--- begin READING PASSAGE ---

# Amélie Poulain



## puddlejumper

Bonjour~
I was told by my French professor that Amélie Poulin's name (from the film) has some sort of significance to native French speakers, but we ran out of time for her to explain it to me.  Is this true, whether via a play on words or just linguistically?  If so, what's the significance?

Merci beaucoup!


----------



## cropje_jnr

Well, a _poulain_ is a fowl...


----------



## Aoyama

Amélie Poul*a*in is the correct spelling, the meaning being NOT a fowl (poule, poularde, volaille), but a *poney*.
On top of that is also the "Chocolat Poulain", a famous brand (the oldest chocolate brand it is said), a bit forgotten now but still to be found, with a poney for its logo ...
http://en.wikipedia.org/wiki/Chocolat_Poulain


----------



## ocid

to me it's just a surname, I know some people called Poulain and it has no particular connotation to me even if it is similar to poney or a chocolate brand.


----------



## Aoyama

> to me it's just a surname, I know some people called Poulain and it has no particular connotation to me even if it is similar to poney or a chocolate brand.


That may very well be (and I would think that too), but if someone wants to see some hidden things behind things, let us give him/her the elements to make his/her mind.
But true, chances are *Amélie Poulain *is just a name, with nothing more.


----------



## lucaskane

There is a connotation. For people who are born during the sixties. Mothers, during the sixties, bought "Chocolat Poulain" for their children. It's like a good old commercial... You feel nostalgic.


----------



## vanagreg

Aoyama said:


> Amélie Poul*a*in is the correct spelling, the meaning being NOT a fowl (poule, poularde, volaille), but a *poney*.
> On top of that is also the "Chocolat Poulain", a famous brand (the oldest chocolate brand it is said), a bit forgotten now but still to be found, with a poney for its logo ...
> http://en.wikipedia.org/wiki/Chocolat_Poulain


 

poney?

"poulain" is a young horse, not necessarily a pony.

WR gives "foal" for poulain.


----------



## lucaskane

So, Amélie Poulain is a "Vieille France" name.


----------



## lucaskane

And yes, a "poulain" is a young horse, not a pony.


----------



## Carl75

Found on Wikipedia:
_Le Fabuleux Destin d’Amélie Poulain_ fut originellement appelé « Amélie des Abbesses », mais seuls les Parisiens savaient ce qu’était la place des Abbesses à Montmartre. Jean-Pierre Jeunet se creusa alors la tête pour trouver un titre. Il pensa même à baptiser son film _Les aventuriers de la chair de poule_ ! Le titre est quant à lui inspiré du _Destin fabuleux de Désirée Clary_ de Sacha Guitry (1942).

--- end READING PASSAGE ---

• CHALLENGE
Write out the stretch of the thread about Amélie Poulain's name from "That may very" through "You feel nostalgic.", word for word.

--- begin DATA SHOWN ---

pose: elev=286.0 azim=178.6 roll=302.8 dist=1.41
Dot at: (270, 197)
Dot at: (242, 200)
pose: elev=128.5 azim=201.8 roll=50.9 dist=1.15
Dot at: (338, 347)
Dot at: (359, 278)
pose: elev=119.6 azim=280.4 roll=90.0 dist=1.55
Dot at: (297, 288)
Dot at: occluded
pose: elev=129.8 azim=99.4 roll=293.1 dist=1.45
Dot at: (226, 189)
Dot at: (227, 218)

--- end DATA SHOWN ---
--- begin DATA SHOWN ---

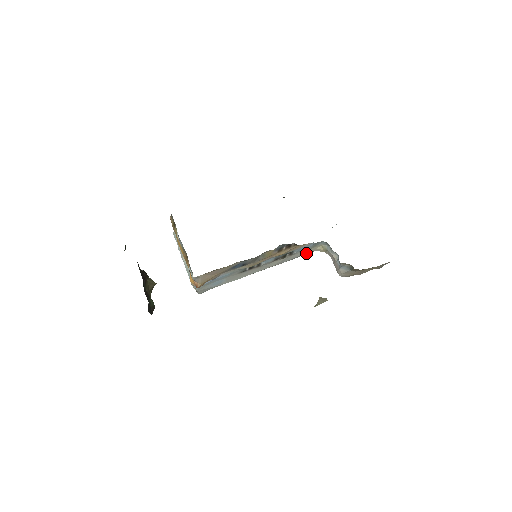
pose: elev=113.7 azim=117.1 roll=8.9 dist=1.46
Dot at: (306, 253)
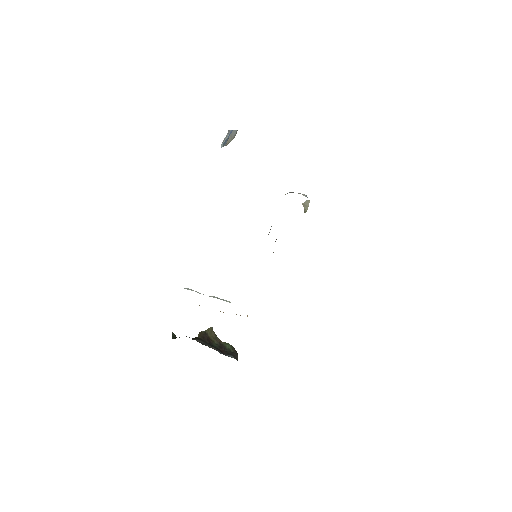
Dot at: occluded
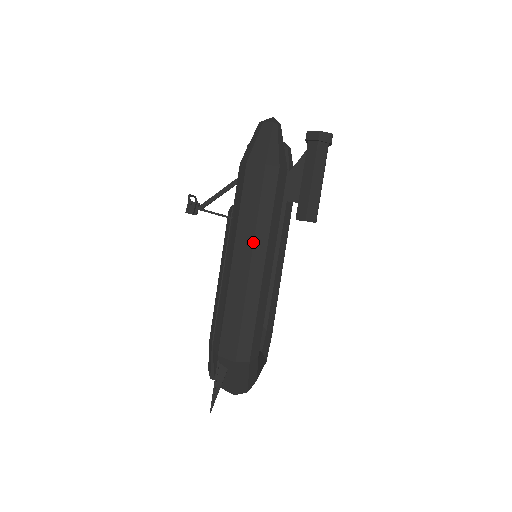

--- end DATA SHOWN ---

• EXERCISE SOLUTION
That may very well be (and I would think that too), but if someone wants to see some hidden things behind things, let us give him/her the elements to make his/her mind.
But true, chances are *Amélie Poulain *is just a name, with nothing more.


----------



## lucaskane

There is a connotation. For people who are born during the sixties. Mothers, during the sixties, bought "Chocolat Poulain" for their children. It's like a good old commercial... You feel nostalgic.